What’s the weather like? Using Colab to get more out of BigQuery
Alok Pattani
Data Science Developer Advocate
With the interest in data science exploding over the last decade, there’s a similar increase in the number of tools that can be used to perform data science-related tasks, like data wrangling, modeling, and visualization. While we all have our favorites—whether they be Python, R, SQL, spreadsheets, or others—many modern data science workflows and projects will generally involve more than one tool to get the job done. Whether you’re learning new skills or analyzing your company’s data, developing a solid workflow that integrates these tools together can help make you a more productive and versatile data scientist.
In this post, we’ll highlight two effective tools for analyzing big data interactively:
BigQuery, Google Cloud Platform’s highly scalable enterprise data warehouse (which includes public datasets to explore)
Colab, a free, Python-based Jupyter notebook environment that runs entirely in the cloud and combines text, code, and outputs into a single document
And, perhaps more importantly, we’ll highlight ways to use BigQuery and Colab together to perform some common data science tasks. BigQuery is useful for storing and querying (using SQL) extremely large datasets. Python works well with BigQuery, with functionality to parametrize and write queries in different ways, as well as libraries for moving data sets back and forth between pandas data frames and BigQuery tables. And Colab specifically helps enhance BigQuery results with features like interactive forms, tables, and visualizations.
--------------------
* Task set *
a. In the blog post about BigQuery and Colab, what does Colab combine into a single document?
b. Pick up the blog post about BigQuery and Colab right after its last sentence and keep writing it.

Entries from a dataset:
--------------------
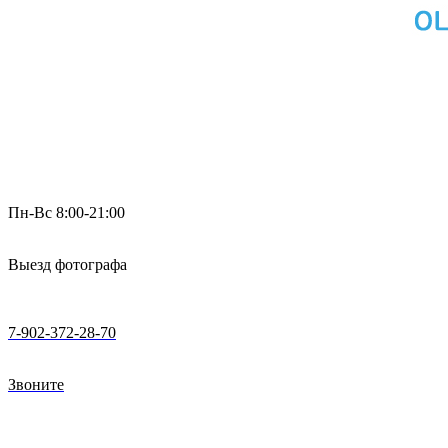
Пн-Вс 8:00-21:00
Выезд фотографа
7-902-372-28-70
Звоните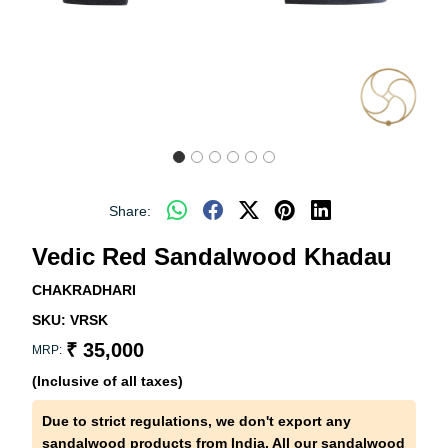
Share:
Vedic Red Sandalwood Khadau
CHAKRADHARI
SKU:
VRSK
₹ 35,000
MRP:
(Inclusive of all taxes)
Due to strict regulations, we don't export any
sandalwood products from India. All our sandalwood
--------------------
* Answers to the problems *
a. Text, code, and outputs.

b.
To reduce the need for subject matter knowledge in our example here, we’ll use data from a familiar field: weather! Specifically, we’ll be using daily temperature readings from around the planet, found in the BigQuery public dataset "noaa_gsod," to try to understand annual temperature movements at thousands of locations around the world.
This Colab notebook (click “Open in playground” at top left once it opens) is the accompanying material for this post, containing all of our code and additional explanation. We’ll reference some of the code and outputs throughout this post, and we highly encourage you to run the notebook cell-by-cell while reading to see how it all works in real time.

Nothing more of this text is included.